** Selected excerpt follows **

Wigan boss Roberto Martinez was highly critical of Bradley Johnson's role in the injury exit of his influential midfielder James McCarthy. The Republic of Ireland international could now miss the first part of Wigan's festive programme with ankle ligament damage after a heavy challenge that earned the City man a yellow card.

'It was a disappointing moment. Believe me, it was a nasty challenge, it was a challenge or an incident off the ball,' said Martinez.

'James McCarthy picked up a very nasty injury on his ankle. The referee saw it and he gave him a yellow card. There is not much else he could have done but it was one of those actions you don't want to see.

'We all know James McCarthy, he is in a great moment of form, he scored two goals in the previous game and they took him out of the game and that was very, very disappointing. It is the ankle ligament – the external ligament – we will X-ray it in the next 24 hours and find out. We'll get the results from the scan very shortly but I doubt if he's available for the next 10 days. I doubt it very much.'

Adrian Lopez also finished the match on a stretcher with a suspected hamstring injury, but Martinez insists it is too easy to attribute Wigan's recent downturn solely to a lengthening list of absentees.

'You need to cope with injuries and you need to cope with suspensions,' he said. 'At the moment we have four centre-halves, probably our most senior centre-halves, out injured and today it showed.

'The two goals we conceded were soft and that is disappointing. The reason, clearly, is the amount of players we've got missing and it's not an excuse.

'When you've got one or two players missing it can become an excuse, you've got a larger squad, but when you've got six players plus the two injuries we picked up today you're talking about facing games at this level with eight players missing.

'It becomes tough for the players, but we can't perform in the manner we did in the first half, feeling sorry for ourselves and looking like a team without real desire and I'm glad the second half was the opposite of that. It will set us up nicely for the next game against Arsenal at home.'

Martinez was upset by the manner of his side's first half capitulation at Carrow Road.

** End of Selected excerpt **
** Records provided follows **

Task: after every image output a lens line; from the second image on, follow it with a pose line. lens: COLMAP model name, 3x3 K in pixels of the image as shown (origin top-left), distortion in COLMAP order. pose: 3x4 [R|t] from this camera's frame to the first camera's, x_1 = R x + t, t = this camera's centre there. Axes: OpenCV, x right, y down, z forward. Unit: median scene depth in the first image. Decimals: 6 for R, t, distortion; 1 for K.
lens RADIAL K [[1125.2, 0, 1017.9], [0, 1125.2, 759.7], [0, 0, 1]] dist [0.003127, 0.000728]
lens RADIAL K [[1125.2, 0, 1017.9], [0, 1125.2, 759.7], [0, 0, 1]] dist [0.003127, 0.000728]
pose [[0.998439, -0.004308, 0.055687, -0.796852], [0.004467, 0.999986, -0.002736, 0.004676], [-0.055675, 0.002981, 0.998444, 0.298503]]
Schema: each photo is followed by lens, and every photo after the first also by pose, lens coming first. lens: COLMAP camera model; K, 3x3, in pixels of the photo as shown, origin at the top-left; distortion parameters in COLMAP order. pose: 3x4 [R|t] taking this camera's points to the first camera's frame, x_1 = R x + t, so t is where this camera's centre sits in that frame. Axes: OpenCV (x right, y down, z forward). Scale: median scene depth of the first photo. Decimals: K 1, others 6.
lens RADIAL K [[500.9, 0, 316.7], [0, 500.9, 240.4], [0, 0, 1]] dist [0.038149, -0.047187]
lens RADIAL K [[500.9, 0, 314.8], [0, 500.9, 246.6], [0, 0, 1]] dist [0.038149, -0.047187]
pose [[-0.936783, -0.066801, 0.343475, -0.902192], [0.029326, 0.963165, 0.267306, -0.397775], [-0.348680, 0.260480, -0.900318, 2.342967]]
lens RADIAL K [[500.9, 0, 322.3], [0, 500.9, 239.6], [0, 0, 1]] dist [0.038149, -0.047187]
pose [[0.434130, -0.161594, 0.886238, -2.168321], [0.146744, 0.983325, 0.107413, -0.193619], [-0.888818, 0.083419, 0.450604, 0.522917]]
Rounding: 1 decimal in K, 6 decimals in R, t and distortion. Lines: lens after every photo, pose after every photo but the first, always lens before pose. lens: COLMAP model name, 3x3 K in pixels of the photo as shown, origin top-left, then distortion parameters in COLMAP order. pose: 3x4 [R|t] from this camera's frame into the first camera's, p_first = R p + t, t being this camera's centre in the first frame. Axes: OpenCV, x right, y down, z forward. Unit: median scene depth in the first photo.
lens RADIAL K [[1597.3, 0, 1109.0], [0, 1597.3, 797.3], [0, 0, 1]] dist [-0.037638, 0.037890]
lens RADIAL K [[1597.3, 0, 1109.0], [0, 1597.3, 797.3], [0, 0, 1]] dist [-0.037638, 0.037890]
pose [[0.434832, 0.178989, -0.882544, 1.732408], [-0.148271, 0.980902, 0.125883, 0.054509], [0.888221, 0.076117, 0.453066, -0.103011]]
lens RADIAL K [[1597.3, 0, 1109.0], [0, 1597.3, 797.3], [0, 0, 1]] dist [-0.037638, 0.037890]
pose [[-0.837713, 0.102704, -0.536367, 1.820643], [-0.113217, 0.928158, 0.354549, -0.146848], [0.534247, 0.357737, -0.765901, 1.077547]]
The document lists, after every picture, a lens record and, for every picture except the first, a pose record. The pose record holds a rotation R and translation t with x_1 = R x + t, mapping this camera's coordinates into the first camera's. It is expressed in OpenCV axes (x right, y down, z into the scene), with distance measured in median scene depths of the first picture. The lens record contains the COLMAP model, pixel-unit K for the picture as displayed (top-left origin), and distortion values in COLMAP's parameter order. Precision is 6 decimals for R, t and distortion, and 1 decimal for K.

** End of Records provided **

§ Problem
Return the stretch of the Wigan match report from "Wigan boss Roberto" through "ball,' said Martinez.", copied word for word. These records were drawn from a separate source.

§ Result of this exercise
Wigan boss Roberto Martinez was highly critical of Bradley Johnson's role in the injury exit of his influential midfielder James McCarthy. The Republic of Ireland international could now miss the first part of Wigan's festive programme with ankle ligament damage after a heavy challenge that earned the City man a yellow card.

'It was a disappointing moment. Believe me, it was a nasty challenge, it was a challenge or an incident off the ball,' said Martinez.